Circuit design text data:
※ ※ ※

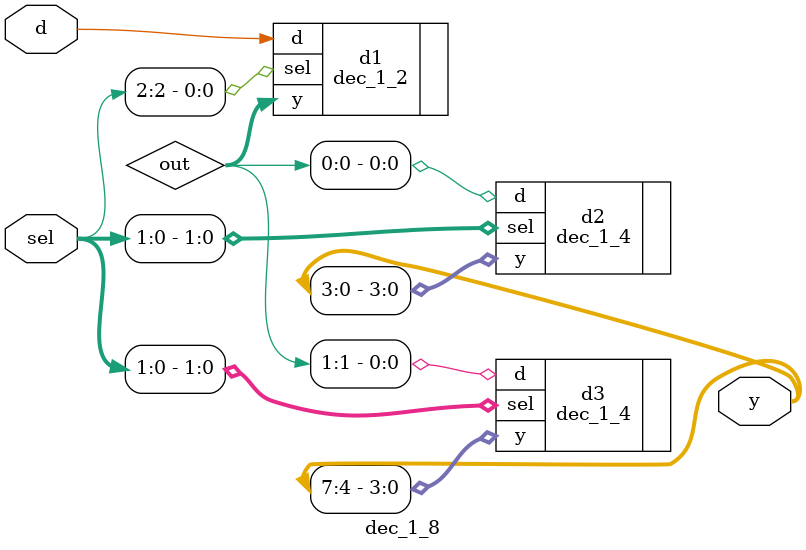
<source format=sv>
`timescale 1ns/10ps

module dec_1_8 (d, sel, y);
	input logic d;
	input logic [2:0] sel;
	output logic [7:0] y;
	
	logic [1:0] out;
	
	dec_1_2 d1 (.d(d), .sel(sel[2]), .y(out));
	dec_1_4 d2 (.d(out[0]), .sel(sel[1:0]), .y(y[3:0]));
	dec_1_4 d3 (.d(out[1]), .sel(sel[1:0]), .y(y[7:4]));
	
endmodule

</source>
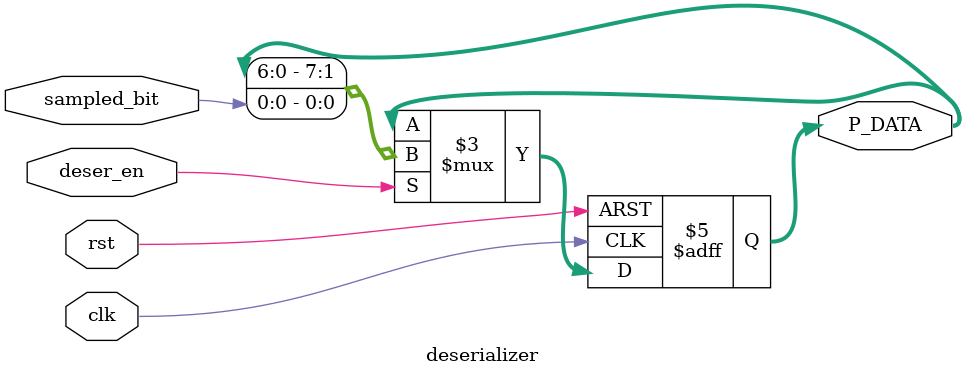
<source format=v>
module deserializer (
    input   wire sampled_bit,
    input   wire deser_en,
    input   wire clk, rst,
    output  reg  [7:0]P_DATA
);

reg [3:0] counter;

always @(posedge clk or negedge rst) begin
    if(!rst)
    begin
        P_DATA <= 'b0;
    end
    else if(deser_en)
    begin
        P_DATA <= {P_DATA[6:0],sampled_bit};
    end
end

endmodule
</source>
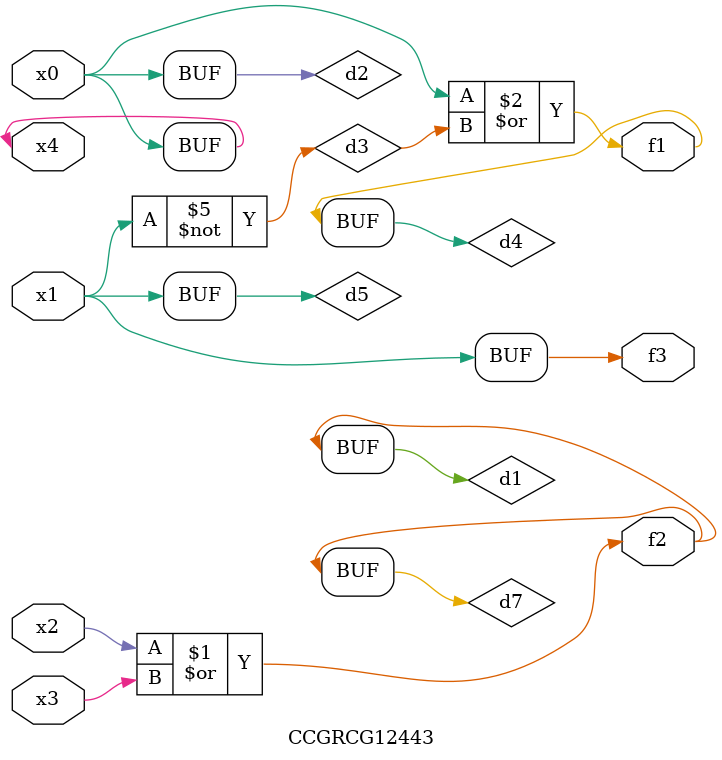
<source format=v>
module CCGRCG12443(
	input x0, x1, x2, x3, x4,
	output f1, f2, f3
);

	wire d1, d2, d3, d4, d5, d6, d7;

	or (d1, x2, x3);
	buf (d2, x0, x4);
	not (d3, x1);
	or (d4, d2, d3);
	not (d5, d3);
	nand (d6, d1, d3);
	or (d7, d1);
	assign f1 = d4;
	assign f2 = d7;
	assign f3 = d5;
endmodule

</source>
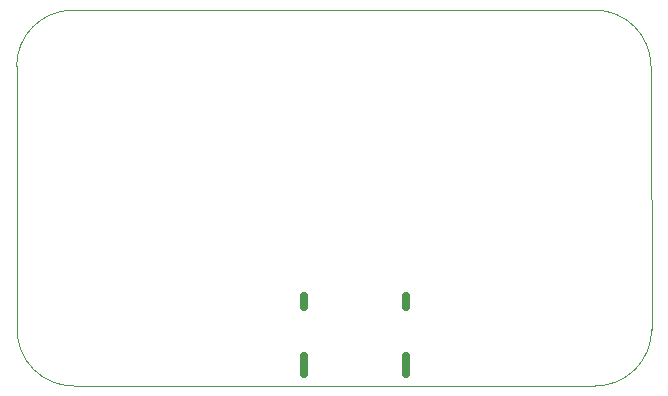
<source format=gbr>
%TF.GenerationSoftware,KiCad,Pcbnew,8.0.8*%
%TF.CreationDate,2025-02-23T23:13:28-08:00*%
%TF.ProjectId,OuterBoard_rev3.1,4f757465-7242-46f6-9172-645f72657633,rev?*%
%TF.SameCoordinates,Original*%
%TF.FileFunction,Profile,NP*%
%FSLAX46Y46*%
G04 Gerber Fmt 4.6, Leading zero omitted, Abs format (unit mm)*
G04 Created by KiCad (PCBNEW 8.0.8) date 2025-02-23 23:13:28*
%MOMM*%
%LPD*%
G01*
G04 APERTURE LIST*
%TA.AperFunction,Profile*%
%ADD10C,0.100000*%
%TD*%
%TA.AperFunction,Profile*%
%ADD11C,0.660400*%
%TD*%
G04 APERTURE END LIST*
D10*
X107086400Y-79425800D02*
X107137200Y-101701600D01*
X156032200Y-74650600D02*
G75*
G02*
X160807400Y-79425800I0J-4775200D01*
G01*
X160807400Y-79425800D02*
X160858200Y-101701600D01*
X111861600Y-74650600D02*
X156032200Y-74650600D01*
X160858200Y-101701600D02*
G75*
G02*
X156083000Y-106476800I-4775200J0D01*
G01*
X111912400Y-106476800D02*
X156083000Y-106476800D01*
X107086400Y-79425800D02*
G75*
G02*
X111861600Y-74650600I4775200J0D01*
G01*
X111912400Y-106476800D02*
G75*
G02*
X107137200Y-101701600I0J4775200D01*
G01*
D11*
%TO.C,J5*%
X131449998Y-99814600D02*
X131449998Y-98824000D01*
X140090002Y-99814600D02*
X140090002Y-98824000D01*
X131449998Y-105428600D02*
X131449998Y-103930000D01*
X140090002Y-105428600D02*
X140090002Y-103930000D01*
%TD*%
M02*

</source>
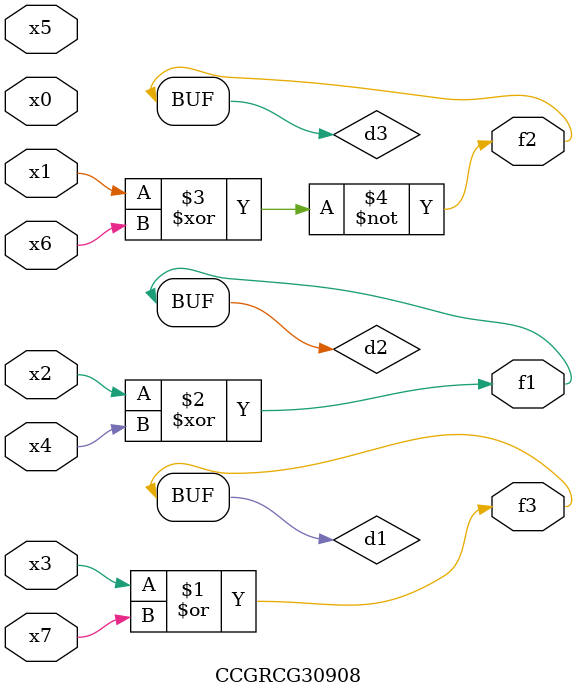
<source format=v>
module CCGRCG30908(
	input x0, x1, x2, x3, x4, x5, x6, x7,
	output f1, f2, f3
);

	wire d1, d2, d3;

	or (d1, x3, x7);
	xor (d2, x2, x4);
	xnor (d3, x1, x6);
	assign f1 = d2;
	assign f2 = d3;
	assign f3 = d1;
endmodule

</source>
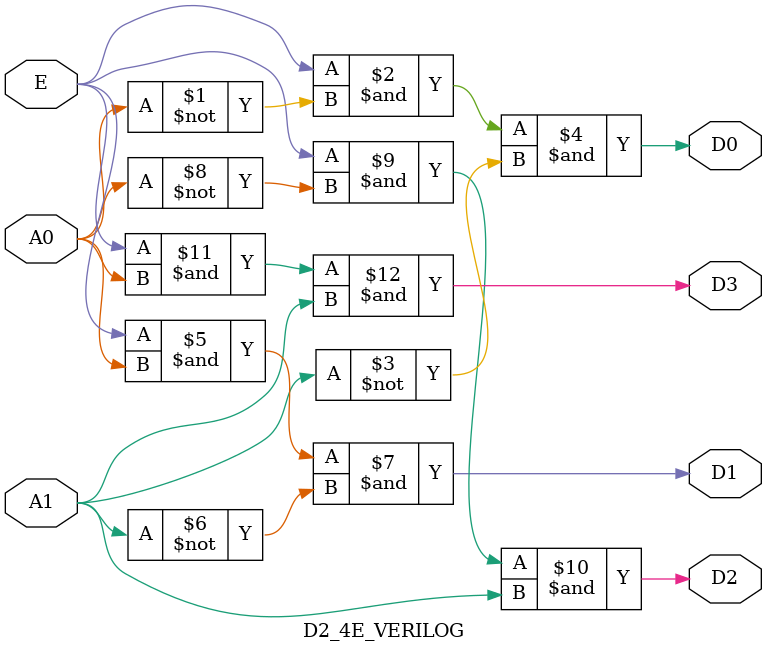
<source format=v>
module D2_4E_VERILOG(A0, A1, E, D0, D1, D2, D3);

    input A0;
    input A1;
    input E;
    output D0;
    output D1;
    output D2;
    output D3;

    assign D0 = E & ~A0 & ~A1;
    assign D1 = E &  A0 & ~A1;
    assign D2 = E & ~A0 &  A1;
    assign D3 = E &  A0 &  A1;

endmodule
</source>
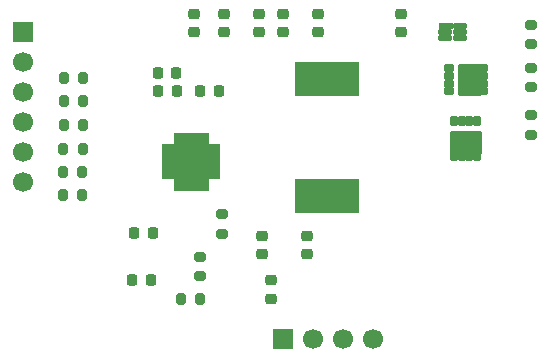
<source format=gbr>
%TF.GenerationSoftware,KiCad,Pcbnew,9.0.2*%
%TF.CreationDate,2025-07-03T13:44:50+05:30*%
%TF.ProjectId,Battery Charger and Protection,42617474-6572-4792-9043-686172676572,rev?*%
%TF.SameCoordinates,Original*%
%TF.FileFunction,Soldermask,Top*%
%TF.FilePolarity,Negative*%
%FSLAX46Y46*%
G04 Gerber Fmt 4.6, Leading zero omitted, Abs format (unit mm)*
G04 Created by KiCad (PCBNEW 9.0.2) date 2025-07-03 13:44:50*
%MOMM*%
%LPD*%
G01*
G04 APERTURE LIST*
G04 Aperture macros list*
%AMRoundRect*
0 Rectangle with rounded corners*
0 $1 Rounding radius*
0 $2 $3 $4 $5 $6 $7 $8 $9 X,Y pos of 4 corners*
0 Add a 4 corners polygon primitive as box body*
4,1,4,$2,$3,$4,$5,$6,$7,$8,$9,$2,$3,0*
0 Add four circle primitives for the rounded corners*
1,1,$1+$1,$2,$3*
1,1,$1+$1,$4,$5*
1,1,$1+$1,$6,$7*
1,1,$1+$1,$8,$9*
0 Add four rect primitives between the rounded corners*
20,1,$1+$1,$2,$3,$4,$5,0*
20,1,$1+$1,$4,$5,$6,$7,0*
20,1,$1+$1,$6,$7,$8,$9,0*
20,1,$1+$1,$8,$9,$2,$3,0*%
G04 Aperture macros list end*
%ADD10RoundRect,0.225000X0.250000X-0.225000X0.250000X0.225000X-0.250000X0.225000X-0.250000X-0.225000X0*%
%ADD11RoundRect,0.200000X0.275000X-0.200000X0.275000X0.200000X-0.275000X0.200000X-0.275000X-0.200000X0*%
%ADD12RoundRect,0.225000X-0.225000X-0.250000X0.225000X-0.250000X0.225000X0.250000X-0.225000X0.250000X0*%
%ADD13RoundRect,0.200000X-0.200000X-0.275000X0.200000X-0.275000X0.200000X0.275000X-0.200000X0.275000X0*%
%ADD14RoundRect,0.200000X-0.275000X0.200000X-0.275000X-0.200000X0.275000X-0.200000X0.275000X0.200000X0*%
%ADD15RoundRect,0.225000X0.225000X0.250000X-0.225000X0.250000X-0.225000X-0.250000X0.225000X-0.250000X0*%
%ADD16R,1.700000X1.700000*%
%ADD17C,1.700000*%
%ADD18RoundRect,0.058000X-0.489000X-0.174000X0.489000X-0.174000X0.489000X0.174000X-0.489000X0.174000X0*%
%ADD19RoundRect,0.058000X-0.174000X-0.489000X0.174000X-0.489000X0.174000X0.489000X-0.174000X0.489000X0*%
%ADD20RoundRect,0.102000X-1.350000X-1.350000X1.350000X-1.350000X1.350000X1.350000X-1.350000X1.350000X0*%
%ADD21RoundRect,0.225000X-0.250000X0.225000X-0.250000X-0.225000X0.250000X-0.225000X0.250000X0.225000X0*%
%ADD22RoundRect,0.102000X-0.250000X0.315000X-0.250000X-0.315000X0.250000X-0.315000X0.250000X0.315000X0*%
%ADD23RoundRect,0.102000X-0.250000X0.205000X-0.250000X-0.205000X0.250000X-0.205000X0.250000X0.205000X0*%
%ADD24RoundRect,0.102000X-1.225000X0.950000X-1.225000X-0.950000X1.225000X-0.950000X1.225000X0.950000X0*%
%ADD25RoundRect,0.059250X-0.552750X-0.177750X0.552750X-0.177750X0.552750X0.177750X-0.552750X0.177750X0*%
%ADD26RoundRect,0.059250X-0.512750X-0.177750X0.512750X-0.177750X0.512750X0.177750X-0.512750X0.177750X0*%
%ADD27RoundRect,0.218750X-0.218750X-0.256250X0.218750X-0.256250X0.218750X0.256250X-0.218750X0.256250X0*%
%ADD28RoundRect,0.200000X0.200000X0.275000X-0.200000X0.275000X-0.200000X-0.275000X0.200000X-0.275000X0*%
%ADD29R,5.400000X2.900000*%
%ADD30RoundRect,0.102000X-0.315000X-0.250000X0.315000X-0.250000X0.315000X0.250000X-0.315000X0.250000X0*%
%ADD31RoundRect,0.102000X-0.205000X-0.250000X0.205000X-0.250000X0.205000X0.250000X-0.205000X0.250000X0*%
%ADD32RoundRect,0.102000X-0.950000X-1.225000X0.950000X-1.225000X0.950000X1.225000X-0.950000X1.225000X0*%
G04 APERTURE END LIST*
D10*
%TO.C,C206*%
X70000000Y-66775000D03*
X70000000Y-65225000D03*
%TD*%
D11*
%TO.C,R204*%
X62860000Y-65035000D03*
X62860000Y-63385000D03*
%TD*%
%TO.C,R202*%
X61000000Y-68650000D03*
X61000000Y-67000000D03*
%TD*%
D12*
%TO.C,C207*%
X57389278Y-51464141D03*
X58939278Y-51464141D03*
%TD*%
D13*
%TO.C,R203*%
X49434116Y-51838595D03*
X51084116Y-51838595D03*
%TD*%
D14*
%TO.C,R209*%
X89000000Y-47350000D03*
X89000000Y-49000000D03*
%TD*%
D10*
%TO.C,C205*%
X66225000Y-66775000D03*
X66225000Y-65225000D03*
%TD*%
%TO.C,C209*%
X67000000Y-70550000D03*
X67000000Y-69000000D03*
%TD*%
D14*
%TO.C,R211*%
X89000000Y-55000000D03*
X89000000Y-56650000D03*
%TD*%
D15*
%TO.C,C208*%
X58996887Y-52985536D03*
X57446887Y-52985536D03*
%TD*%
D13*
%TO.C,R201*%
X49434116Y-53838595D03*
X51084116Y-53838595D03*
%TD*%
%TO.C,R206*%
X49384010Y-57905946D03*
X51034010Y-57905946D03*
%TD*%
D16*
%TO.C,J2*%
X46000000Y-48000000D03*
D17*
X46000000Y-50540000D03*
X46000000Y-53080000D03*
X46000000Y-55620000D03*
X46000000Y-58160000D03*
X46000000Y-60700000D03*
%TD*%
D18*
%TO.C,U200*%
X58305000Y-57695000D03*
X58305000Y-58195000D03*
X58305000Y-58695000D03*
X58305000Y-59195000D03*
X58305000Y-59695000D03*
X58305000Y-60195000D03*
D19*
X59000000Y-60890000D03*
X59500000Y-60890000D03*
X60000000Y-60890000D03*
X60500000Y-60890000D03*
X61000000Y-60890000D03*
X61500000Y-60890000D03*
D18*
X62195000Y-60195000D03*
X62195000Y-59695000D03*
X62195000Y-59195000D03*
X62195000Y-58695000D03*
X62195000Y-58195000D03*
X62195000Y-57695000D03*
D19*
X61500000Y-57000000D03*
X61000000Y-57000000D03*
X60500000Y-57000000D03*
X60000000Y-57000000D03*
X59500000Y-57000000D03*
X59000000Y-57000000D03*
D20*
X60250000Y-58945000D03*
%TD*%
D11*
%TO.C,R210*%
X89000000Y-52650000D03*
X89000000Y-51000000D03*
%TD*%
D10*
%TO.C,C201*%
X62980000Y-48000000D03*
X62980000Y-46450000D03*
%TD*%
D21*
%TO.C,C210*%
X78000000Y-46450000D03*
X78000000Y-48000000D03*
%TD*%
D10*
%TO.C,C203*%
X68000000Y-48000000D03*
X68000000Y-46450000D03*
%TD*%
D22*
%TO.C,Q2*%
X84430000Y-55540000D03*
X83780000Y-55540000D03*
X83130000Y-55540000D03*
X82480000Y-55540000D03*
D23*
X82480000Y-58520000D03*
X83130000Y-58520000D03*
X83780000Y-58520000D03*
X84430000Y-58520000D03*
D24*
X83455000Y-57365000D03*
%TD*%
D25*
%TO.C,U2*%
X81780000Y-47500000D03*
D26*
X81740000Y-48000000D03*
X81740000Y-48500000D03*
X83000000Y-48500000D03*
X83000000Y-48000000D03*
X83000000Y-47500000D03*
%TD*%
D13*
%TO.C,R208*%
X49342089Y-61754104D03*
X50992089Y-61754104D03*
%TD*%
D16*
%TO.C,J6*%
X68000000Y-74000000D03*
D17*
X70540000Y-74000000D03*
X73080000Y-74000000D03*
X75620000Y-74000000D03*
%TD*%
D27*
%TO.C,D202*%
X55212500Y-69000000D03*
X56787500Y-69000000D03*
%TD*%
D13*
%TO.C,R207*%
X49353315Y-59832228D03*
X51003315Y-59832228D03*
%TD*%
D10*
%TO.C,C200*%
X60470000Y-48000000D03*
X60470000Y-46450000D03*
%TD*%
%TO.C,C202*%
X66000000Y-48000000D03*
X66000000Y-46450000D03*
%TD*%
D13*
%TO.C,R200*%
X49457161Y-55838595D03*
X51107161Y-55838595D03*
%TD*%
D28*
%TO.C,R205*%
X60989051Y-70556827D03*
X59339051Y-70556827D03*
%TD*%
D10*
%TO.C,C204*%
X71000000Y-48000000D03*
X71000000Y-46450000D03*
%TD*%
D29*
%TO.C,L200*%
X71760000Y-51970000D03*
X71760000Y-61870000D03*
%TD*%
D27*
%TO.C,D201*%
X55425000Y-65000000D03*
X57000000Y-65000000D03*
%TD*%
D30*
%TO.C,Q1*%
X82020000Y-51050000D03*
X82020000Y-51700000D03*
X82020000Y-52350000D03*
X82020000Y-53000000D03*
D31*
X85000000Y-53000000D03*
X85000000Y-52350000D03*
X85000000Y-51700000D03*
X85000000Y-51050000D03*
D32*
X83845000Y-52025000D03*
%TD*%
D27*
%TO.C,D200*%
X61000000Y-53000000D03*
X62575000Y-53000000D03*
%TD*%
M02*

</source>
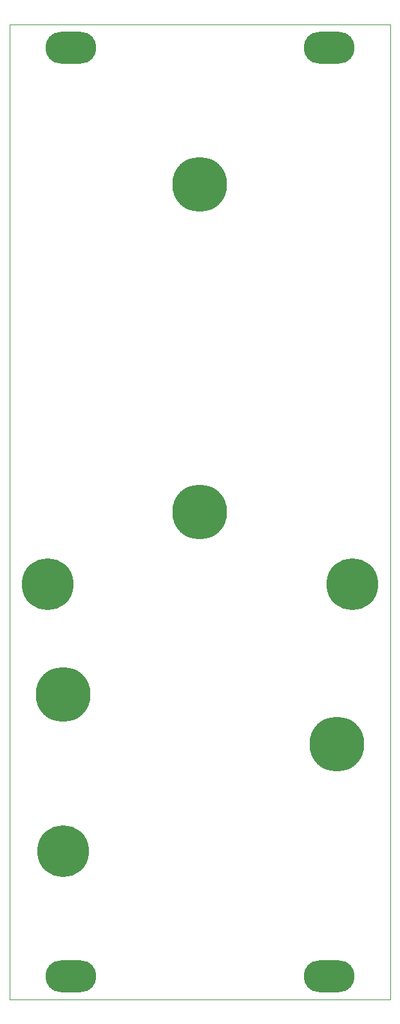
<source format=gtl>
G04 #@! TF.GenerationSoftware,KiCad,Pcbnew,(6.0.6)*
G04 #@! TF.CreationDate,2022-10-26T13:57:36+02:00*
G04 #@! TF.ProjectId,MS20-VCF,4d533230-2d56-4434-962e-6b696361645f,rev?*
G04 #@! TF.SameCoordinates,Original*
G04 #@! TF.FileFunction,Copper,L1,Top*
G04 #@! TF.FilePolarity,Positive*
%FSLAX46Y46*%
G04 Gerber Fmt 4.6, Leading zero omitted, Abs format (unit mm)*
G04 Created by KiCad (PCBNEW (6.0.6)) date 2022-10-26 13:57:36*
%MOMM*%
%LPD*%
G01*
G04 APERTURE LIST*
G04 #@! TA.AperFunction,Profile*
%ADD10C,0.050000*%
G04 #@! TD*
G04 #@! TA.AperFunction,ComponentPad*
%ADD11O,6.700000X4.200000*%
G04 #@! TD*
G04 #@! TA.AperFunction,ViaPad*
%ADD12C,6.800000*%
G04 #@! TD*
G04 #@! TA.AperFunction,ViaPad*
%ADD13C,7.200000*%
G04 #@! TD*
G04 APERTURE END LIST*
D10*
X153000000Y-27500000D02*
X153000000Y-155500000D01*
X103000000Y-27500000D02*
X102999999Y-155500000D01*
X153000000Y-155500000D02*
X102999999Y-155500000D01*
X103000000Y-27500000D02*
X153000000Y-27500000D01*
D11*
X111000000Y-30500000D03*
X145000000Y-30500000D03*
X145000000Y-152500000D03*
X111000000Y-152500000D03*
D12*
X110000000Y-136000000D03*
X108000000Y-101000000D03*
X148000000Y-101000000D03*
D13*
X146000000Y-122000000D03*
X110000000Y-115500000D03*
X128000000Y-91500000D03*
X128000000Y-48500000D03*
M02*

</source>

※ ※ ※

** TASK REQUIREMENTS **
Go through the records and show every line with the string "ProjectId" in it.

** ANSWER FOR THE TASK **
%TF.ProjectId,OuterBoard_rev3.1,4f757465-7242-46f6-9172-645f72657633,rev?*%
%TF.ProjectId,Battery Charger and Protection,42617474-6572-4792-9043-686172676572,rev?*%
G04 #@! TF.ProjectId,MS20-VCF,4d533230-2d56-4434-962e-6b696361645f,rev?*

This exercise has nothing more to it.